Il est de jurisprudence constante que lorsque le juge civil est tenu de statuer dans un délai fixe, tel qu'en matière de rétention administrative, ce délai l'est à peine de dessaissisement. Ainsi, le délai impératif de 48 heures pour statuer en matière de rétention l'est à peine de dessaisissement et il en est ainsi du délai de 24 heures prévu par l'article susvisé du CESEDA en matière de zone d'attente.

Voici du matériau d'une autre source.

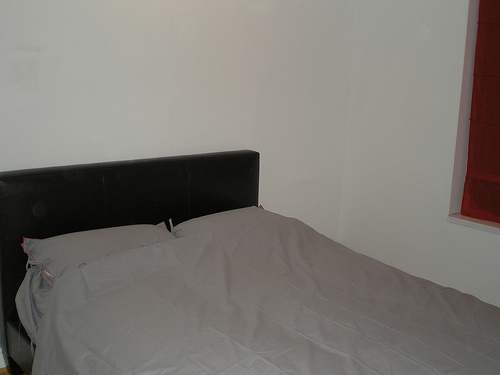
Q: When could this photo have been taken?
A: Bedtime.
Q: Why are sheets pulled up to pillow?
A: Noone in bed yet.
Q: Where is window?
A: To right of bed.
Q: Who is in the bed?
A: Noone.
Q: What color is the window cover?
A: Dark orange.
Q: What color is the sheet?
A: White.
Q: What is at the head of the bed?
A: Headboard.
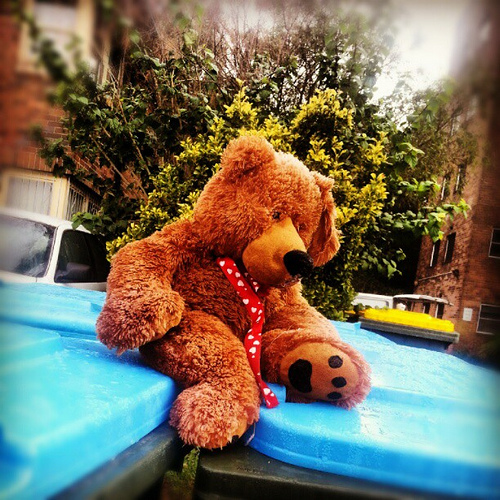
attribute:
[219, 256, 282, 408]
ribbon — red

Si l'article L.342-5 du CESEDA prévoît que ce délai peut être porté à 48 heures, c'est à la condition que les nécessités de l'instruction l'imposent. Cependant, le premier juge n'a pas en l'espèce estimé que les nécessités de l'instruction l'imposaient et aucun élément du dossier ne permet de le soutenir. Par ailleurs, le fait qu'il y ait eu un grand nombre de saisines ne peut être considéré comme une nécessité de l'instruction, cette nécessité s'entendant comme un besoin de vérifications jugées indispensables par le juge avant de prendre une décision de maintien en zone d'attente.
Au vu de ces éléments, il y a lieu de constater que c'est à raison que le premier juge s'est considéré dessaisisi et a constaté qu'il n'y avait plus lieu à statuer.
PAR CES MOTIFS
Statuant publiquement par décision réputé contradictoire en dernier ressort, après débats en audience publique,
Confirmons l'ordonnance du Juge des libertés et de la détention de TOULON en date du 15 Novembre 2022.

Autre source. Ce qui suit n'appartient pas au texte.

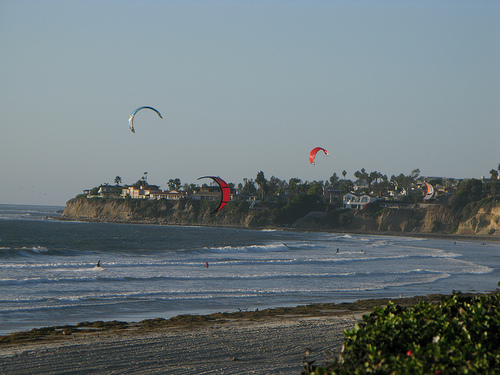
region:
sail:
[195, 161, 238, 220]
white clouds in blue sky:
[17, 29, 57, 59]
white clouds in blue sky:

Les parties sont avisées qu'elles peuvent se pourvoir en cassation contre cette ordonnance dans un délai de 2 mois à compter de cette notification, le pourvoi devant être formé par déclaration au greffe de la Cour de cassation, signé par un avocat au conseil d'Etat ou de la Cour de cassation.
Le greffier, Le président,
COUR D'APPEL D'AIX-EN-PROVENCE
[Adresse 6]
[Adresse 6]
Téléphone : [XXXXXXXX03] - Fax : [XXXXXXXX02]
[XXXXXXXX04]
[XXXXXXXX01]
Aix-en-Provence, le 16 Novembre 2022
- Monsieur le préfet des VAR
- Monsieur le procureur général
- Monsieur le directeur du Centre
de Rétention Administrative de [Localité 8]
-
- Monsieur le greffier du
Juge des libertés et de la détention de TOULON
OBJET : Notification d'une ordonnance.
J'ai l'honneur de vous notifier l'ordonnance ci-jointe rendue le 16 Novembre 2022, suite à l'appel interjeté par :
Monsieur LE PROCUREUR DE LA REPUBLIQUE DU TJ DE TOULON
de nationalité Française
VOIE DE RECOURS
Nous prions Monsieur le directeur du centre de rétention administrative de bien vouloir indiquer au retenu qu'il peut se pourvoir en cassation contre cette ordonnance dans un délai de 2 mois à compter de cette notification, le pourvoi devant être formé par déclaration au greffe de la Cour de cassation.
Le greffier,
Je vous remercie de m'accuser réception du présent envoi.